The Wall Street Journal reported this morning that Toyota is putting the brakes on its factory building activities in the US, once the new plant for Highlander crossovers in Tupelo, Mississippi is finished in 2010. Toyota has already scaled back its plans for the Tupelo plant, reducing initial production capacity from 200,000 to 150,000 vehicles and delaying its opening date from 2009 to 2010.
It seems that the company is concerned about several factors - increased US labor and material costs, a geographically diverse North American manufacturing base, and the quality problems that have uncharacteristically confronted Toyota for the past few years. Also, the company is in the unfamiliar position of having excess production capacity at its North American plants (it can build about 100,000 more Tundras per year than it's on pace to this year).
Over the years, Toyota has built factories in the US for two main reasons: to build political support in as many communities/states as possible, and to provide a sort of "insurance policy" against protectionist policies and currency fluctuations that would make putting all of its factory "eggs" into one basket potentially disastrous. However, with the Japanese yen being inexpensive relative to the dollar, it's more profitable for Toyota to import cars from Japan.
According to the article, the policy shift was driven by two of the company's former presidents: Shoichiro Toyoda (1981-1992) and Hiroshi Okuda (1995-1999) who are still members of the company's board.
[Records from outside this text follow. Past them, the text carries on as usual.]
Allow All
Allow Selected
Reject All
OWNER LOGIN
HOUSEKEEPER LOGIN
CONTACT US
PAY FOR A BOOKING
These men were concerned that Toyota has built too many plants in the US too quickly, and hadn't fully considered the economics of the decisions.
The supply chain complexities that come from a geographically diverse manufacturing base (Toyota has plants for engines, parts, or vehicles in eight states). Toyota's four most recent assembly plant projects have only one production line each (the most efficient plants Toyota operates have two or more lines).
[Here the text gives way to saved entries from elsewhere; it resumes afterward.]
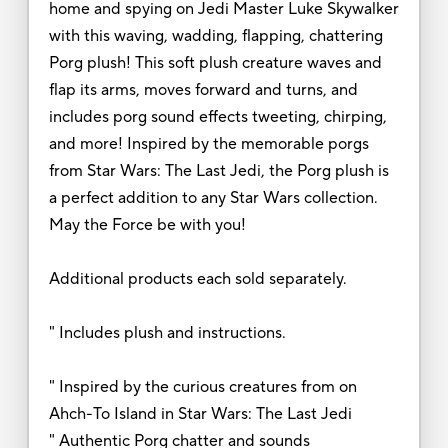
home and spying on Jedi Master Luke Skywalker
with this waving, wadding, flapping, chattering
Porg plush! This soft plush creature waves and
flap its arms, moves forward and turns, and
includes porg sound effects tweeting, chirping,
and more! Inspired by the memorable porgs
from Star Wars: The Last Jedi, the Porg plush is
a perfect addition to any Star Wars collection.
May the Force be with you!
Additional products each sold separately.
" Includes plush and instructions.
" Inspired by the curious creatures from on
Ahch-To Island in Star Wars: The Last Jedi
" Authentic Porg chatter and sounds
In contrast, most of Toyota's factories in Japan are concentrated in Toyota City, which makes the supply chain much easier and less expensive to manage, and most of the company's plants in Japan can build up to six different models each, instead of one or two built in the company's North American plants.
My take: It appears that Toyota has allowed themselves to become a little complacent over the years...almost making very expensive factory construction decisions on auto pilot, when there may have been a better alternative. I congratulate them on identifying the problem before it's too late, like most of their domestic competition did for the past two decades. If Toyota's record profits of the past year or two are coming on the back of some fundamentally unsound decisions like these, imagine what they can accomplish if they sharpen their focus and concentrate more on profitability and cost reductions than on political goodwill and making the "automatic" choice.